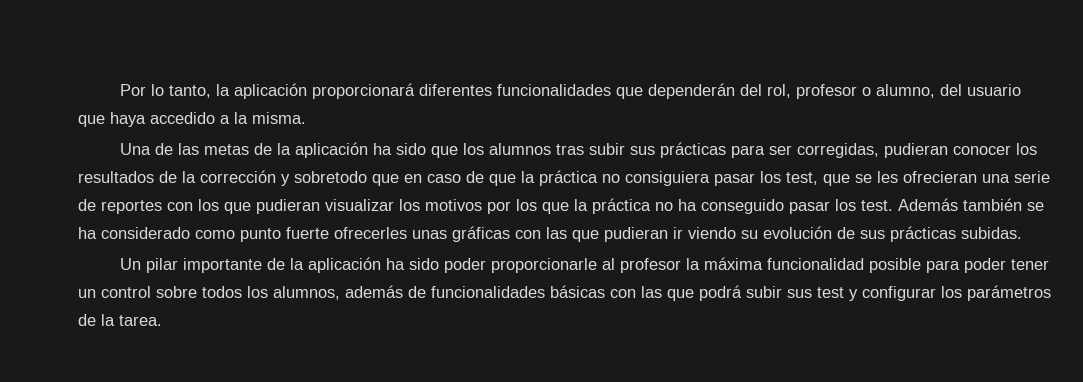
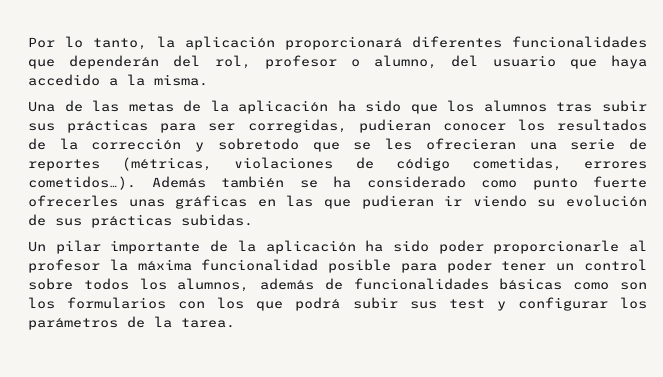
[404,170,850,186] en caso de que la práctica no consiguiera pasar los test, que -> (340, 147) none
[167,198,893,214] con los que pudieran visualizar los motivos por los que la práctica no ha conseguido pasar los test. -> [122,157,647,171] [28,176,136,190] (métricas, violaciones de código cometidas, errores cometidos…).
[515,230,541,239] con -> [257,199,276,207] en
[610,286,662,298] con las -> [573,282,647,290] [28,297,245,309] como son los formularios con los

- - - - - - -

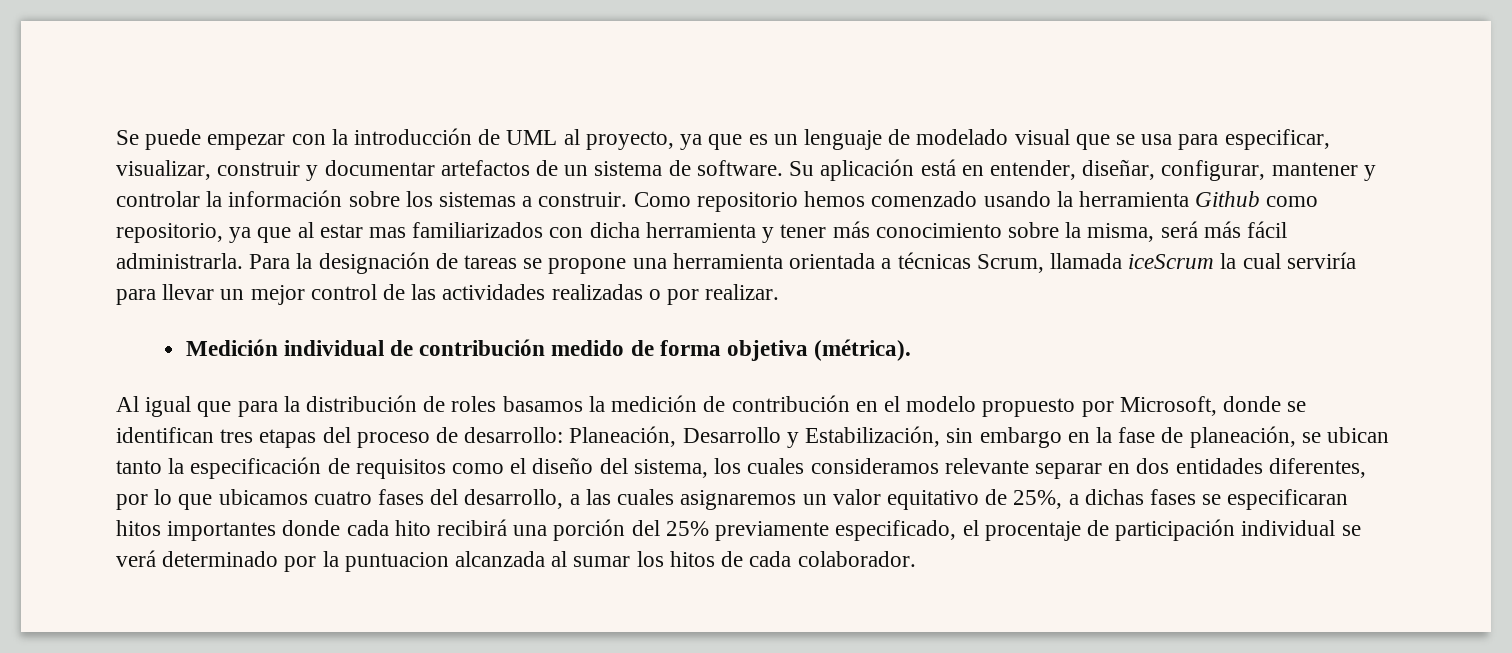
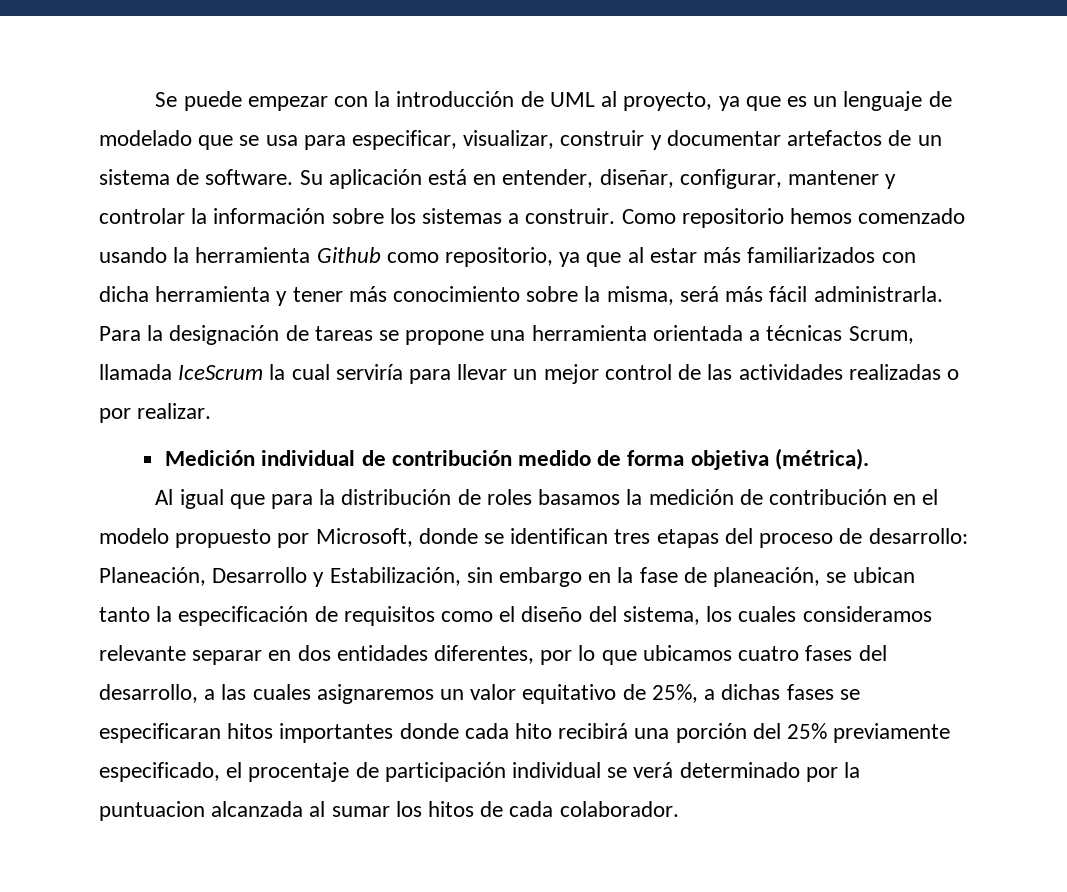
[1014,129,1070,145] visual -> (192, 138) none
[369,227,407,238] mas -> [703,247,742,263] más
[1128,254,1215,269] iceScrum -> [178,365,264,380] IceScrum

- - - - - - -

Taking the entries above, write out exactly each line from the one holding "[404,170,850,186] en caso" to the one holding "[610,286,662,298] con las", both included, and stop there.

__Output below__.
[404,170,850,186] en caso de que la práctica no consiguiera pasar los test, que -> (340, 147) none
[167,198,893,214] con los que pudieran visualizar los motivos por los que la práctica no ha conseguido pasar los test. -> [122,157,647,171] [28,176,136,190] (métricas, violaciones de código cometidas, errores cometidos…).
[515,230,541,239] con -> [257,199,276,207] en
[610,286,662,298] con las -> [573,282,647,290] [28,297,245,309] como son los formularios con los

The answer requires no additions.